This project explores the application of Variational Autoencoders (VAEs) to sequential data, such as time series or audio. Applying VAEs to sequential data presents a specific challenge: standard VAEs assume independent data points, whereas sequential data has strong temporal dependencies. To address this, Recurrent Neural Networks (RNNs) must be integrated into the VAE architecture to capture temporal context.
We replicate and experiment with two specific architectures presented in the paper A Recurrent Latent Variable Model for Sequential Data (arXiv:2008.12595). :
- VRNN (Variational Recurrent Neural Network): A model where the VAE is applied at every time step, conditioned on the RNN state.

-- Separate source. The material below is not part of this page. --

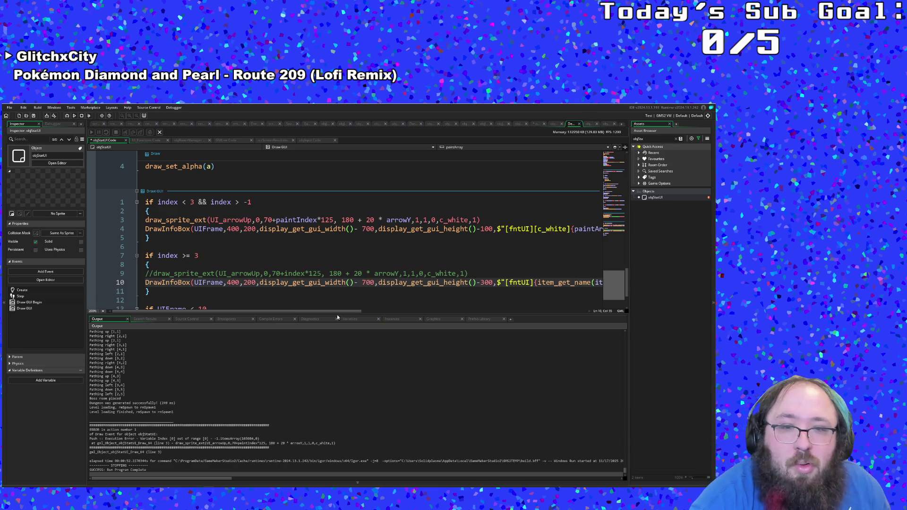
{"action": "left_click_drag", "start_coordinate": [336, 312], "coordinate": [386, 317]}
{"action": "scroll", "coordinate": [376, 301], "scroll_direction": "right", "scroll_amount": 2}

- SRNN (Stochastic Recurrent Neural Network): A hierarchical architecture designed to better separate deterministic and stochastic information.
- The code of our experiments is available in the Experiments with VRNN.ipynb notebook, within the "experiments" folder.
- Our experiments are presented in the file "Poster (one page presentation of the project)".
- A comprehensive report of the project is also available under the name "Report DVAE project".
We conducted our experiments on a subset of the VCTK corpus, a speech dataset containing audio recordings from various English speakers. For this project, the raw waveform data (.wav) was converted into Mel-spectrograms, a standard time-frequency representation for audio processing.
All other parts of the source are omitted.